Exercise passage.
• • •

Caveat: the counts were determined by experimentation on Mac OS X 10.7.3 but using GNU uniq from coreutils 8.3. The BSD uniq -c produced 3 leading spaces before a single digit count. The POSIX spec says the output from uniq -c shall be formatted as if with:
printf("%d %s", repeat_count, line);
which would not have any leading blanks. Given this possible variance in output formats, the sed script with the [0-9] regex is the most reliable way of dealing with the variability in observed and theoretical output from uniq -c:
uniq -c | sort -nr | sed 's/^ *[0-9]* //'
Instead of cut -d' ' -f2, try
awk '{$1="";print}'
Maybe you need to remove one more blank in the beginning:
awk '{$1="";print}' | sed 's/^.//'
or completly with sed, preserving original whitspace:
sed -r 's/^[^0-9]*[0-9]+//'
Following awk may help you here.
awk '{a[$0]++} END{for(i in a){print a[i],i | "sort -k2"}}' Input_file
Solution 2nd: In case you want order of output to be same as input but not as sort.
awk '!a[$0]++{b[++count]=$0} {c[$0]++} END{for(i=1;i<=count;i++){print c[b[i]],b[i]}}' Input_file
an alternative solution is this:
uniq -c | sort -nr | awk '{print $1, $2}'
also you may easily print a single field.
use(since you use -f2 in the cut in your question)

• • •

Data records.
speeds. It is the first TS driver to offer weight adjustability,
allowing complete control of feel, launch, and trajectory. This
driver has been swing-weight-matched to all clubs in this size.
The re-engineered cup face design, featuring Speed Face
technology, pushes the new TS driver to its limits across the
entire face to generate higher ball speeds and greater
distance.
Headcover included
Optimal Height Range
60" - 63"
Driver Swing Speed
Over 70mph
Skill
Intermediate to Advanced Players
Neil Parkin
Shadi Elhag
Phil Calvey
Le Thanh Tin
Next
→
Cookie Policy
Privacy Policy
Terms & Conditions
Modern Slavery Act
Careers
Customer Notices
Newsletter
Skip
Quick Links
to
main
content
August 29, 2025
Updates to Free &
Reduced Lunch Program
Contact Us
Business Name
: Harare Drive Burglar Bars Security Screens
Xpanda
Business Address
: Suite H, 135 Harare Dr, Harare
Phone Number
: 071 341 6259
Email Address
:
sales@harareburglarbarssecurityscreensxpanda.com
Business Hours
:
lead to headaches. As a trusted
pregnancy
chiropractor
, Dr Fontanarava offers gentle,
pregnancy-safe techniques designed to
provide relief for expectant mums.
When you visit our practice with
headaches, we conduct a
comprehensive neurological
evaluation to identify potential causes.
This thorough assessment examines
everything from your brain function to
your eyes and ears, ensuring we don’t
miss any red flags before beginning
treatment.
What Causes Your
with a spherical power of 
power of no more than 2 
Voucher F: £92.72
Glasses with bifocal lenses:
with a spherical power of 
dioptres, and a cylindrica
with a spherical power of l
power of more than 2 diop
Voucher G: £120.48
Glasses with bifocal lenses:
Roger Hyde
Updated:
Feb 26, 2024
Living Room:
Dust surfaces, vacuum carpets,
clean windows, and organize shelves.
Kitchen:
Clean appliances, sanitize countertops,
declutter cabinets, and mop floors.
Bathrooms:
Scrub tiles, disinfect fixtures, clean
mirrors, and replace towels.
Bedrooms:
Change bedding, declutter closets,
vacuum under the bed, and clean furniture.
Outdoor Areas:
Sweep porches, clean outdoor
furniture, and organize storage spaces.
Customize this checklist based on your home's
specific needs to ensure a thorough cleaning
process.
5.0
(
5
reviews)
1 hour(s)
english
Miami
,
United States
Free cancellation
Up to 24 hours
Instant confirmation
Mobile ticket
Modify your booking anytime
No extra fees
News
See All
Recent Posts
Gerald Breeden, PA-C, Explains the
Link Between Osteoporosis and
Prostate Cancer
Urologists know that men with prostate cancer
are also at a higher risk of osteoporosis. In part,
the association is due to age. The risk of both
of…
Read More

• • •

Using the information.
- a) Reproduce the part of the uniq -c thread starting at "Caveat: the counts" and ending at "help you here.".
- b) Answer these questions from the uniq -c thread:
(i) Which coreutils version supplied the GNU uniq used for the experiments?
(ii) How many leading spaces did the BSD uniq -c produce before a single digit count?
(iii) What awk command is offered in place of cut -d' ' -f2?
The material placed after the text stands apart from it.

Task responses.
- a)
Caveat: the counts were determined by experimentation on Mac OS X 10.7.3 but using GNU uniq from coreutils 8.3. The BSD uniq -c produced 3 leading spaces before a single digit count. The POSIX spec says the output from uniq -c shall be formatted as if with:
printf("%d %s", repeat_count, line);
which would not have any leading blanks. Given this possible variance in output formats, the sed script with the [0-9] regex is the most reliable way of dealing with the variability in observed and theoretical output from uniq -c:
uniq -c | sort -nr | sed 's/^ *[0-9]* //'
Instead of cut -d' ' -f2, try
awk '{$1="";print}'
Maybe you need to remove one more blank in the beginning:
awk '{$1="";print}' | sed 's/^.//'
or completly with sed, preserving original whitspace:
sed -r 's/^[^0-9]*[0-9]+//'
Following awk may help you here.

- b)
(i) Coreutils 8.3.
(ii) Three.
(iii) awk '{$1="";print}'